After sufficient pressure has been applied to the pack-off system
10 through the bore of the mandrel 550 to set the packing elements
40 and 41, fluid continues to be injected into the system 10 under
pressure. Because the flow of fluid out of the bottom of the
pack-off system 10 is closed off, the fluid is forced to exit the
system 10 through the packer actuation ports 552 and the area
between the packing elements 40 and 41. The bulk of the injected
fluid is held in the area between the upper packing element 40 and
the lower packing element 41. However, some of the fluid leaks
through annular space between the packing elements 40 and 41 and
the annular space 141, because the annular space 141 is not
completely sealed by the packing elements 40 and 41. The pack-off
system 10 thus acts as a dynamic isolation system. The partial
obstruction caused by the upper and lower packing elements 40 and
41 increases the pressure of the fluid in the area between the two
packing elements 40 and 41, forcing the bulk of the fluid to exit
the pack-off system 10 through the packer actuation ports 552. An
insignificant amount of fluid leaks through the annular space 141
between the second ends 202 and 302 of the leaves 200 and 300 and
the casing 140. In this way, leak rate of fluid through the annular
space 141 is controlled, but not completely stopped. The bulk of
the fluid that is introduced into the pack-off system 10 flows into
the perforations within the area of interest, but some of the fluid
leaks through the annular space 141 between the second end 302 of
the leaves 300 and the casing 140.
Optionally, when using the frac port collar 500 with the present
invention, fluid continues to be injected into the system 10 and
through the packer actuation ports 552 until a greater second
pressure level is reached. This second greater fluid pressure level
causes the lower packing element 41 to slip within the inner
diameter of the casing 140 and to further separate from the upper
packing element 40, exposing the frac ports 554 to the annular
space 141. Regardless of whether the frac port collar 500 is used
with the pack-off system of the present invention, a greater volume
of fracturing fluid is injected into the wellbore after the packing
elements 40 and 41 are set so that formation fracturing operations
can be further conducted.
When sufficient fluid is injected into the wellbore to treat the
first area of interest, the pack-off system 10 may optionally be
moved upward or downward within the wellbore to treat a second area
of interest within the wellbore. It is not necessary to remove the
tubular working string from the wellbore to replace the packing
elements 40 or 41. Because the packing elements 40 and 41 are not
in contact with the casing 140, it is also not necessary to unset
the packing elements 40 and 41 in order to move the pack-off system
10 adjacent to the second area of interest within the wellbore.

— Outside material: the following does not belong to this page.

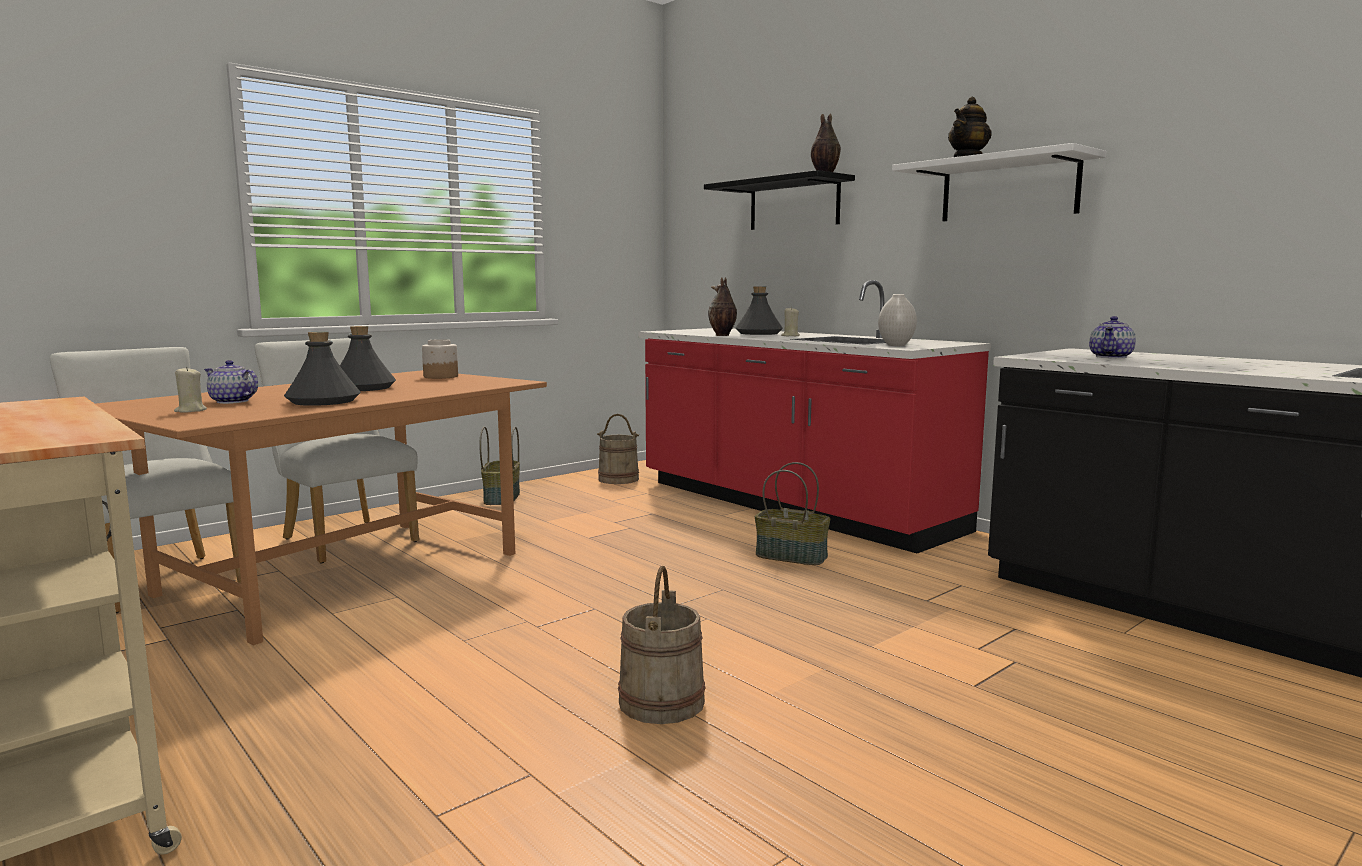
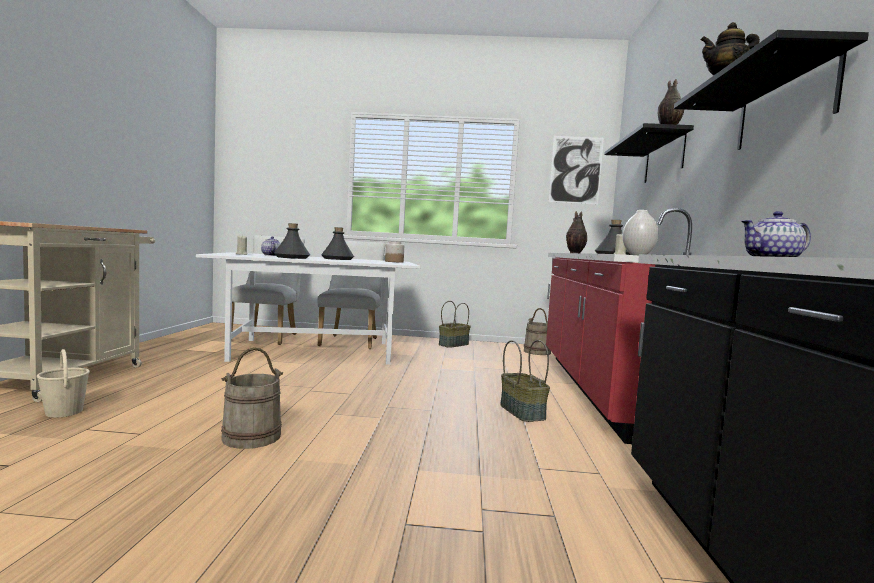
camera: 45 degrees right, 5 degrees down
(299, 828) = (64, 412): none -> beige bucket
(344, 574) = (313, 351): brown dining table -> white dining table
(618, 197) = (575, 170): none -> picture
(1008, 189) = (784, 105): white shelf -> black shelf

Fluid is again introduced into the tubular working string and the
treatment process is performed again as described above, without
the need to set the packing elements 40 and 41 again. The packing
elements 40 and 41 function in the same manner as described above
to increase the pressure of the fluid between the packing elements
40 and 41 and force the bulk of the fluid through the perforations
in the second area of interest within the wellbore. Eliminating the
need to set and unset the packing elements 40 and 41 multiple times
to treat multiple areas of interest allows fluid treatment
operations to be accomplished in one run-in of the tubular working
string. In this way, the cost of a well treatment operation is
significantly decreased. At the end of the operation, the pack-off
system 10 may be retrieved from the wellbore or may, alternatively,
remain permanently within the wellbore.
While the foregoing is directed to embodiments of the present
invention, other and further embodiments of the invention may be
devised without departing from the basic scope thereof, and the
scope thereof is determined by the claims that follow.